━━ Extrait

Le Corre et Andrieux se sont rendus à Trévou-Tréguignec pour effectuer l'enquête sur le vol, qui ne sera pas solutionné. Au retour de Trévou vers 13 h, les deux gendarmes arrivent à Perros-Guirec, ils se dirigent vers la brigade en passant par Garet Bigordends ou chemin des bigorneaux. Ce chemin permet d'aborder la brigade par des rues peu fréquentées. Ils sont Résistants, ils ont faussé compagnie aux allemands, ils s'attendent au pire.
Arrivant à la brigade Le Corre et Andrieux découvrent dans la cour, toutes les femmes en pleurs, ils apprennent que l'adjudant Le Jeune et le gendarme Hamon ont été arrêtés par les allemands et emmenés pour une destination inconnue.
L'adjudant Le Jeune et le gendarme Hamon ainsi que quelques Perrosiens ont dans un premier temps été appréhendés puis transportés dans divers lieux de détention, notamment la maison d'arrêt de Rennes.
Le Corre étant l'adjoint au commandant de brigade et le seul responsable présent, il téléphone au commandant de section de Lannion afin de rendre compte de la situation. La standardiste de Perros répond qu'aucune communication ne peut être transmise de Perros-Guirec, ils ont découvert le lieu de réunion des Résistants le Cheval Blanc, les interrogatoires qui y ont été conduits ont permis bon nombre d'arrestations, l'occupant interdit toute communication avec l'extérieur.
Les gendarmes Le Corre et Andrieux réalisent soudainement dans quelle situation ils se trouvent, situation tragique, le commandant de brigade et le gendarme Hamon ont été ramassés par les allemands, eux mêmes ont failli être appréhendés, la brigade est désertée seules les femmes et les enfants pleurent dans la cour.
Le Corre et Andrieux partent se cacher dans un champ proche de la brigade, les allemands ayant demandés aux femmes restées à la caserne à quelle heure ils rentraient de service. Madame Andrieux a convenu d'un signal pour avertir s'il y avait danger. Le tablier sur la tête voulait dire de se cacher, si le tablier était enlevé le danger était passé.


Dans l'après midi du 4 juin 1944
Les allemands sont dans les bureaux de la brigade, Madame Andrieux est à sa fenêtre, elle a son tablier sur la tête. Le Corre et Andrieux n'ont point besoin d'explications, le danger est imminent. Les allemands les recherchent, ils sont gendarmes, Français, Bretons et patriotes, ils choisissent de servir la France dans la clandestinité, ils rejoignent le maquis.

━━━━
━━ Données fournies

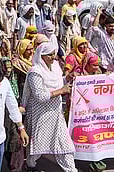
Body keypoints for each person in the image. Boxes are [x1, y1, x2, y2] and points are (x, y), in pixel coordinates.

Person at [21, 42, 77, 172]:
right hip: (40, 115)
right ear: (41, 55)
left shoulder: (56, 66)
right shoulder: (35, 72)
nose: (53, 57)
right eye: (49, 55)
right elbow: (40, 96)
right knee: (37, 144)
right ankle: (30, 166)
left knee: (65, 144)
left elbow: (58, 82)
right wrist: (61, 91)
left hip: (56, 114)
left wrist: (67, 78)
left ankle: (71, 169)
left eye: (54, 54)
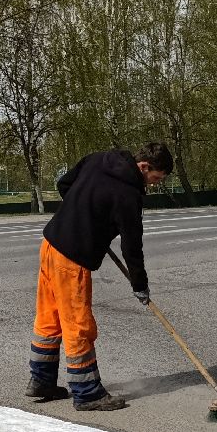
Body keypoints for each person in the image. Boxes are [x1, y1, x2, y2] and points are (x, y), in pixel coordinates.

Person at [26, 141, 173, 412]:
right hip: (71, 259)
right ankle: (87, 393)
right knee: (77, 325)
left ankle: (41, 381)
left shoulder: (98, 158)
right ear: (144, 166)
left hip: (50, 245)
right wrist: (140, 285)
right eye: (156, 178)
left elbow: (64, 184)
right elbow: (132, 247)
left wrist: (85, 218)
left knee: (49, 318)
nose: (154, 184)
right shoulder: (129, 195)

━━━━

Consigne ->
Répondez aux questions suivantes à partir de l'extrait.
(a) Par quel chemin Le Corre et Andrieux se dirigent-ils vers la brigade à leur retour de Trévou ?
(b) Quel lieu de réunion des Résistants les Allemands ont-ils découvert, selon la standardiste de Perros ?
(c) Dans le signal convenu par Madame Andrieux, que signifiait le tablier enlevé ?

Réponse finale ->
(a) Ils passent par Garet Bigordends, ou chemin des bigorneaux.
(b) Ils ont découvert le Cheval Blanc.
(c) Le tablier enlevé signifiait que le danger était passé.